You are looking for beef packages with “Est. 492” inside the USDA mark of inspection, especially if you shop in any of the following stores:

In Connecticut, check your freezer if you shop at BJ’s, Grand Union, Price Chopper, and Shaw’s, or Trader Joe’s stores.

In Delaware, Acme, BJ’s, Pathmark, Surefresh, Trader Joe’s, stores sold Fairbank Farms beef.

Maine residents who shop at BJ’s, Shaw’s, or IGA stores should check their freezers.

In Massachusetts, the retailers for Fairbank Farms are BJ’s, Shaw’s, and Trader Joe’s stores.

Marylanders who shop at Acme, BJ’s, Martins, Surefresh, Trader Joe’s stores, check your freezers.

Up in New Hampshire, BJ’s stores sold the beef.

New Jersey’s Acme, A&P, BJ’s, Pathmark, and Trader Joe’s stores distribute Fairbank Farms products.

In New York, it is the A&P, BJ’s, Great American, IGA, Pathmark, Price Chopper, Grand Union, Trader Joe’s, and Waldbaum stores.

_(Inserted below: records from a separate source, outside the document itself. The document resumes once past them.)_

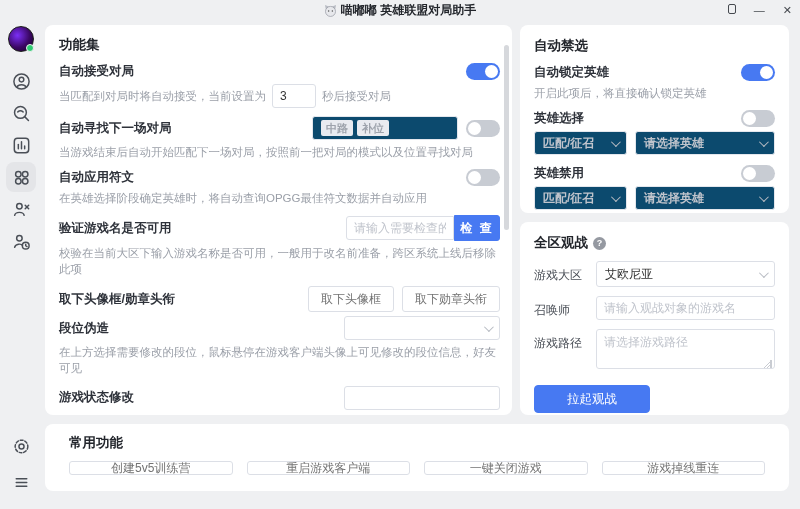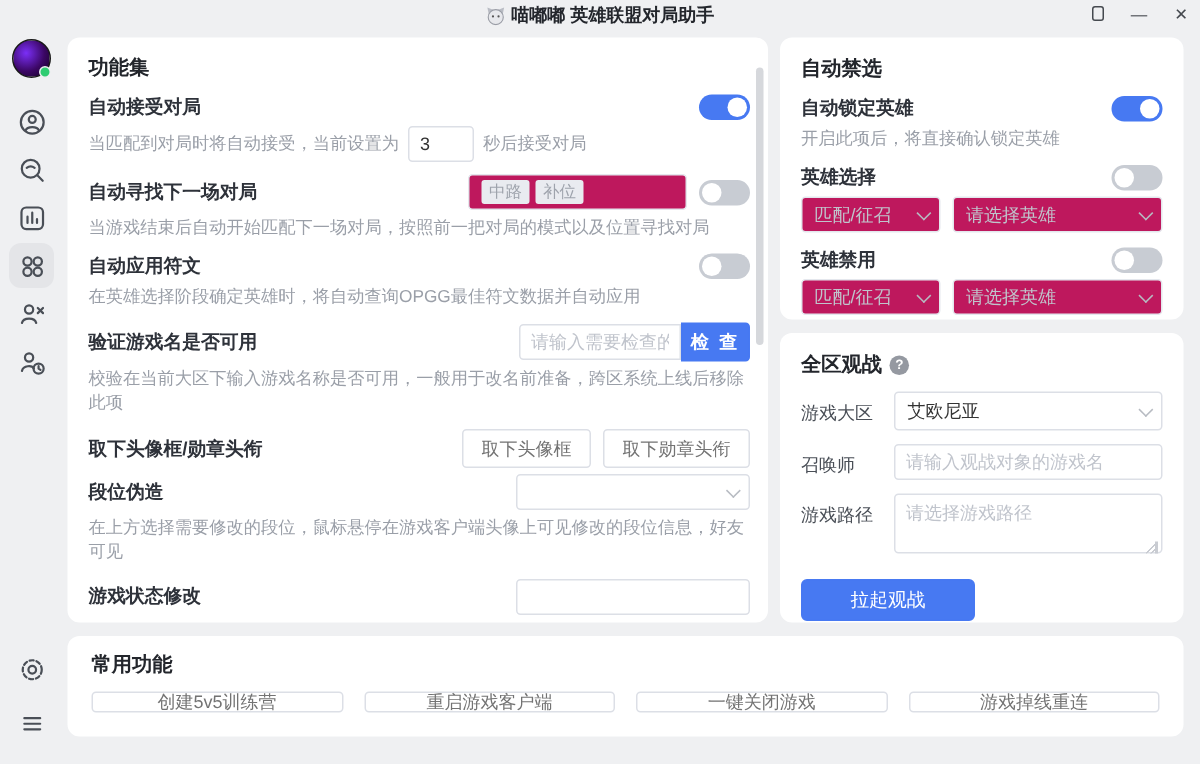"中路" .sel.disabled { background: #be185d -> #0c4a6e; font-weight: none -> bold }
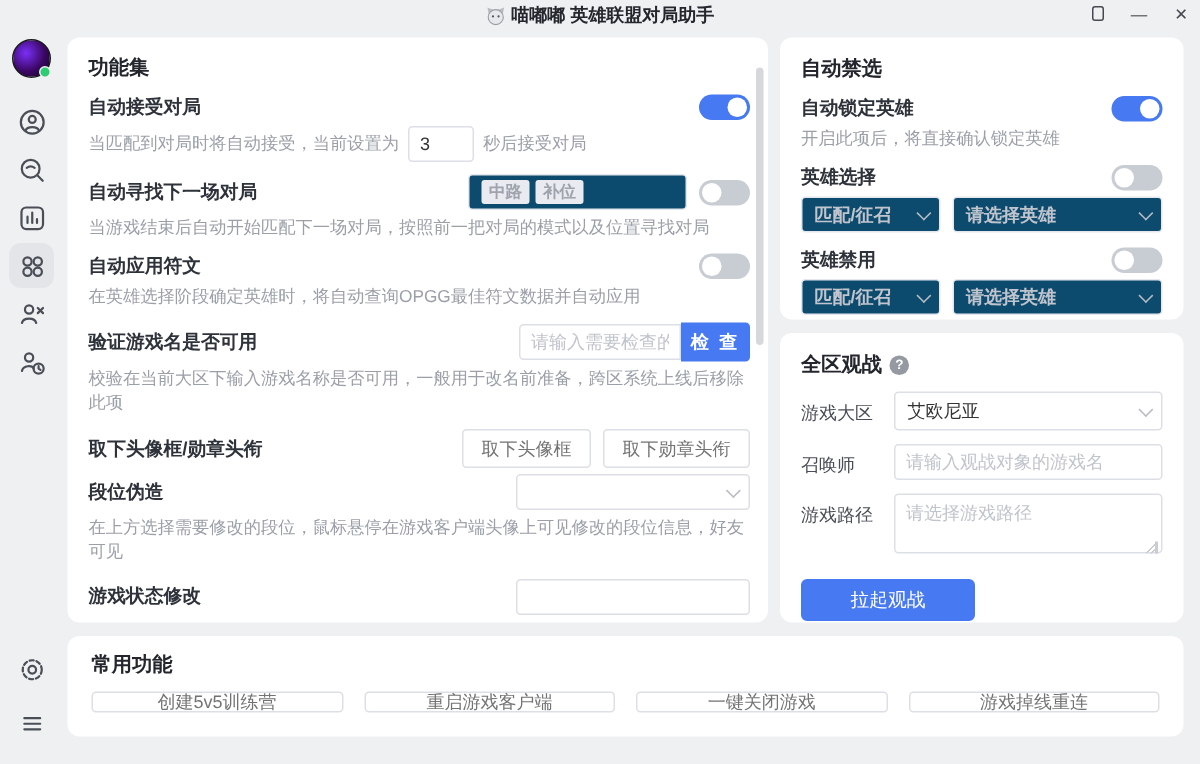"检 查" span.btn { font-family: Liberation Serif, serif -> none }
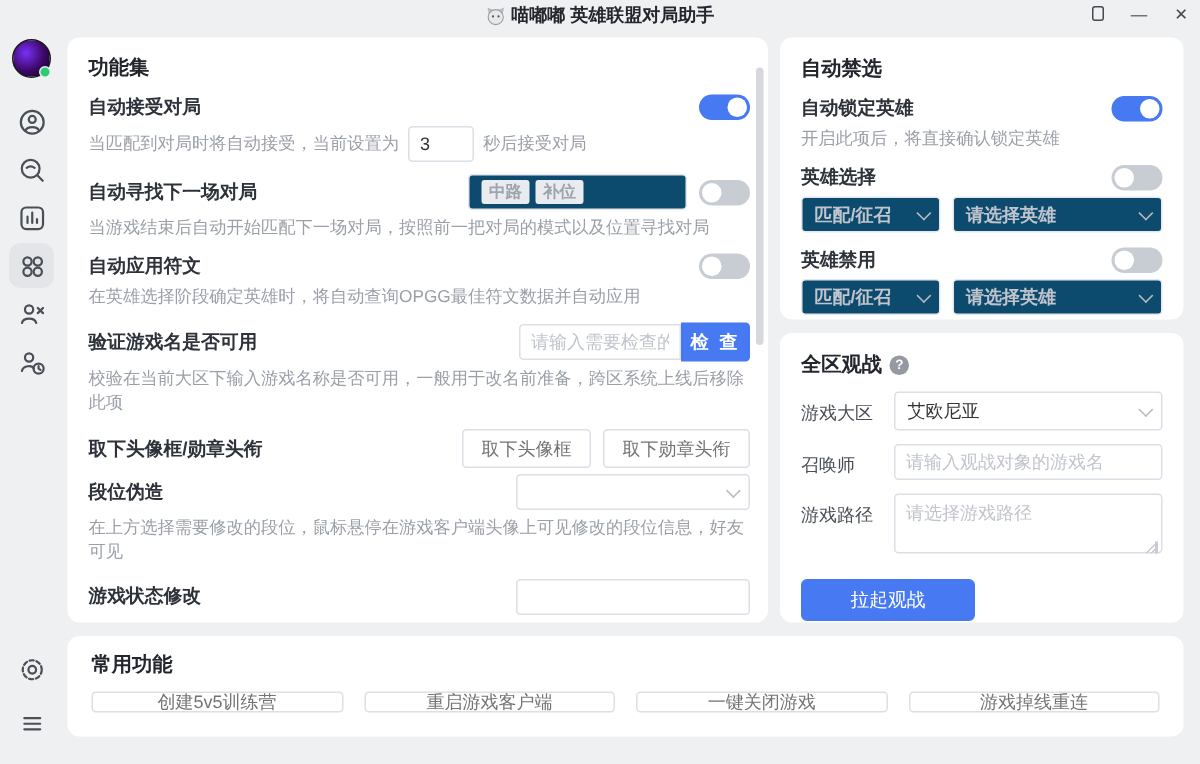"常用功能" #card-common { padding: 10px 16px -> 10px 24px }
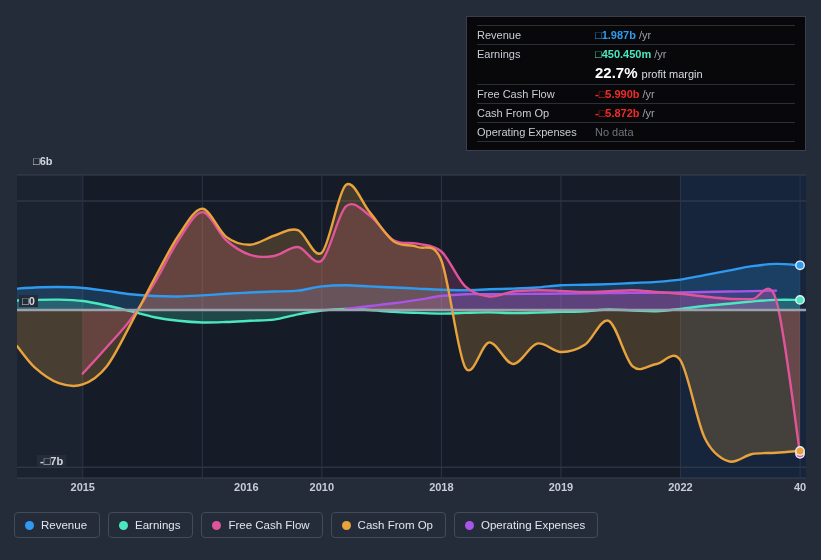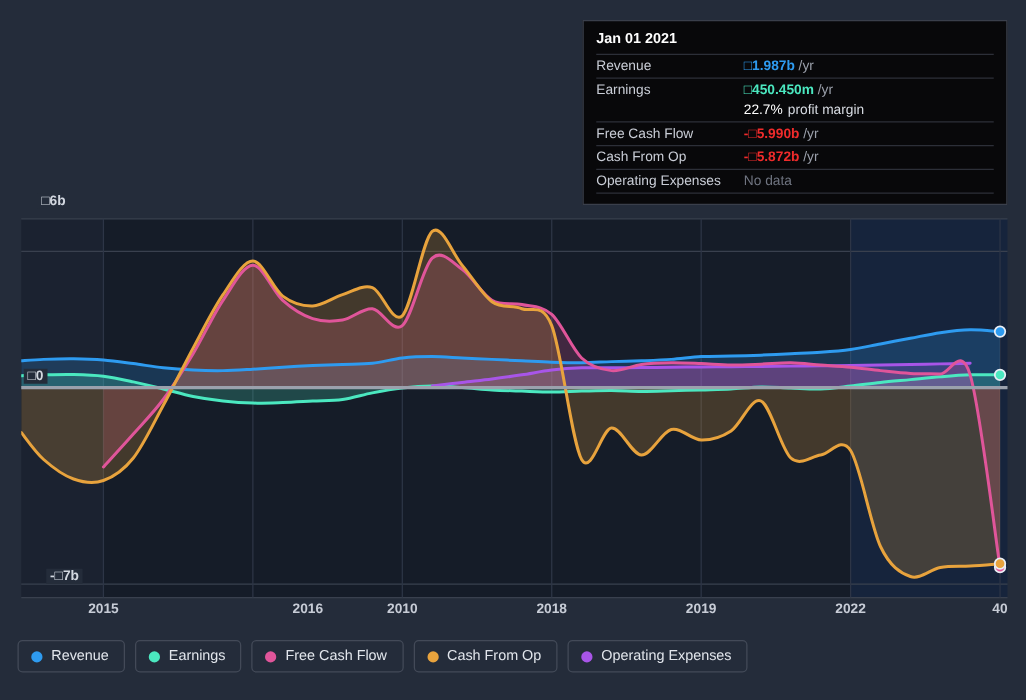"Jan 01 2021" div { html: <div>Jan 01 2021</div> -> none }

And In North Carolina any BJ’s, Food Lion, or Trader Joe’s store could have sold the contaminated ground beef.

Or any BJ’s in Ohio.

If you go to any Pennsylvania Acme, BJ’s, Giant, Price Chopper, Martins, Pathmark, Surefresh, or Trader Joe’s store and you freeze ground beef, you may have a problem.
 
Same for any Rhode Island shopper who goes to BJ’s, Shaw’s, or Trader Joe’s.

In Tennessee, you would have had to shop at Trader Joe’s.

In Vermont, its C&S and IGA shoppers who need to check their freezers.

Virginia BJ’s, Food Lion, Martins, and Trader Joe’s shoppers need to get involved.

West Virginia Martins and Food Lion beefeaters should take precautions.

And Food Lion shoppers in South Carolina should take warnings.